Directions. Could you return, word for word, the stretch of lines from the very start through the line containing "-0.026393, 0.849198, 0.309213]]", leaving the pictures out?

[Photo sets, each showing a single scene]
════════════════════
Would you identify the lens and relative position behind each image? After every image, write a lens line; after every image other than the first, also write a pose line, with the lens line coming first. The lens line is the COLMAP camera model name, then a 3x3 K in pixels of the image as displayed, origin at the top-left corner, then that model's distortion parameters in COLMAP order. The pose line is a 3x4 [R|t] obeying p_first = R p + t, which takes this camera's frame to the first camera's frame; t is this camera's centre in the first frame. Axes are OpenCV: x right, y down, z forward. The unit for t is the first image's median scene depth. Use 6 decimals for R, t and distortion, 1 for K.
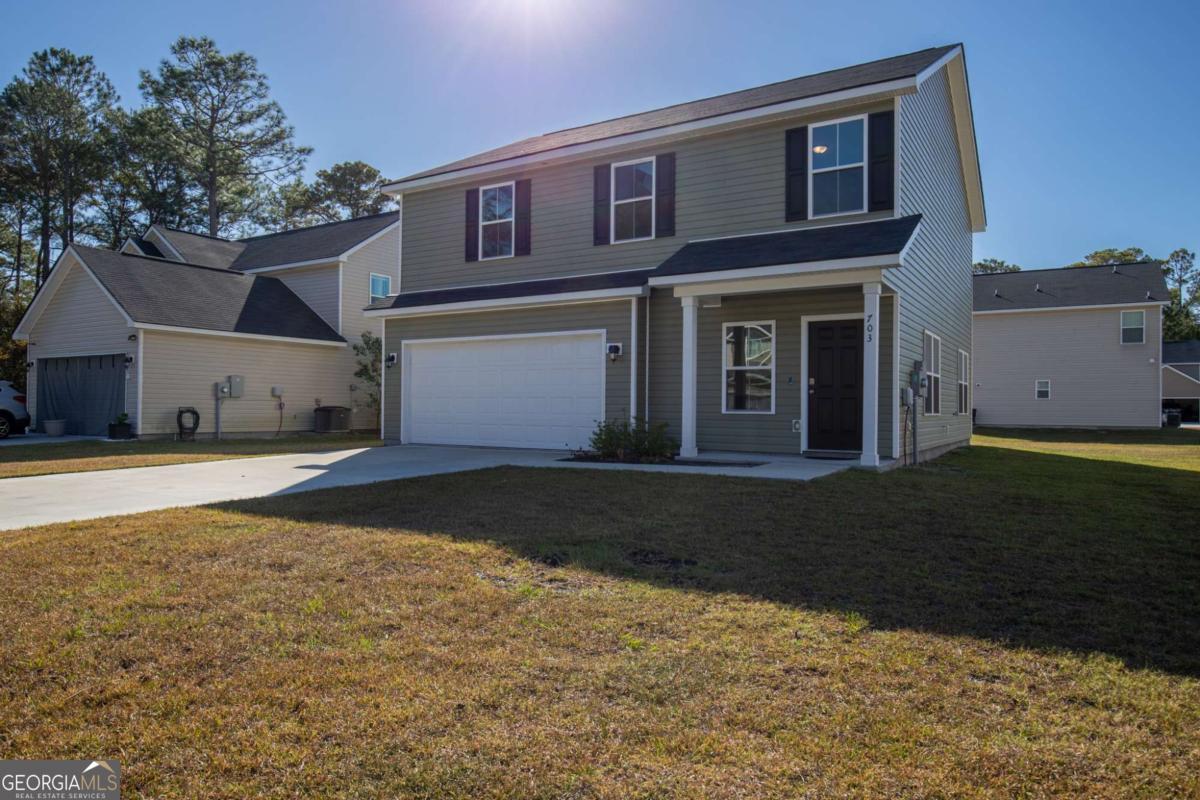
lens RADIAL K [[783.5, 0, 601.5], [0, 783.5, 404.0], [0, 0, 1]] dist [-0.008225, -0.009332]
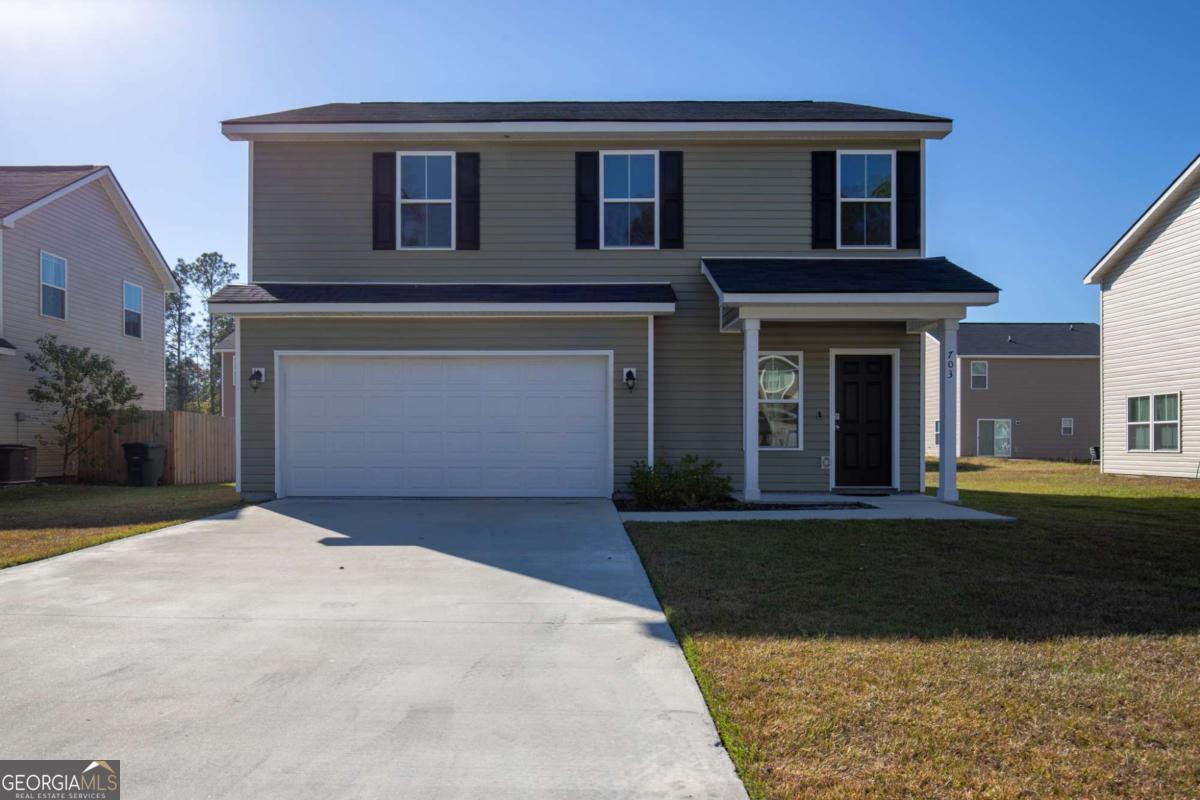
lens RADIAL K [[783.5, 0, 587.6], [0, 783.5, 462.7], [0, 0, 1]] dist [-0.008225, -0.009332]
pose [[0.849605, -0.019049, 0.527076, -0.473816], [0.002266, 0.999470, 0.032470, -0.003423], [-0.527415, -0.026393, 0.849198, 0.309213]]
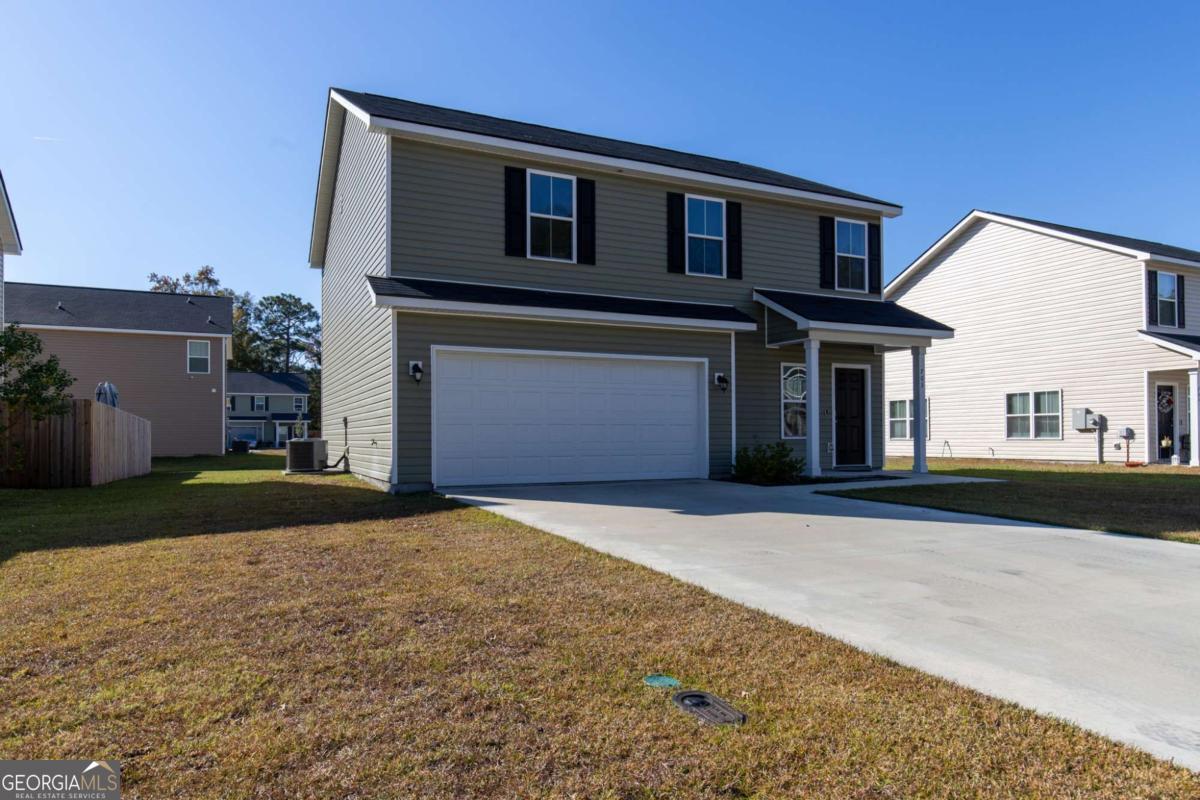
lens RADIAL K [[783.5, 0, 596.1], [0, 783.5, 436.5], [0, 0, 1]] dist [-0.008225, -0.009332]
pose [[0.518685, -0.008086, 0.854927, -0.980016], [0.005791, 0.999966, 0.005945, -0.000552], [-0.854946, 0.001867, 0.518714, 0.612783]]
════════════════════
Solved exercise.
Would you identify the lens and relative position behind each image? After every image, write a lens line; after every image other than the first, also write a pose line, with the lens line coming first. The lens line is the COLMAP camera model name, then a 3x3 K in pixels of the image as displayed, origin at the top-left corner, then that model's distortion parameters in COLMAP order. The pose line is a 3x4 [R|t] obeying p_first = R p + t, which takes this camera's frame to the first camera's frame; t is this camera's centre in the first frame. Axes are OpenCV: x right, y down, z forward. The unit for t is the first image's median scene depth. Use 6 decimals for R, t and distortion, 1 for K.
lens RADIAL K [[783.5, 0, 601.5], [0, 783.5, 404.0], [0, 0, 1]] dist [-0.008225, -0.009332]
lens RADIAL K [[783.5, 0, 587.6], [0, 783.5, 462.7], [0, 0, 1]] dist [-0.008225, -0.009332]
pose [[0.849605, -0.019049, 0.527076, -0.473816], [0.002266, 0.999470, 0.032470, -0.003423], [-0.527415, -0.026393, 0.849198, 0.309213]]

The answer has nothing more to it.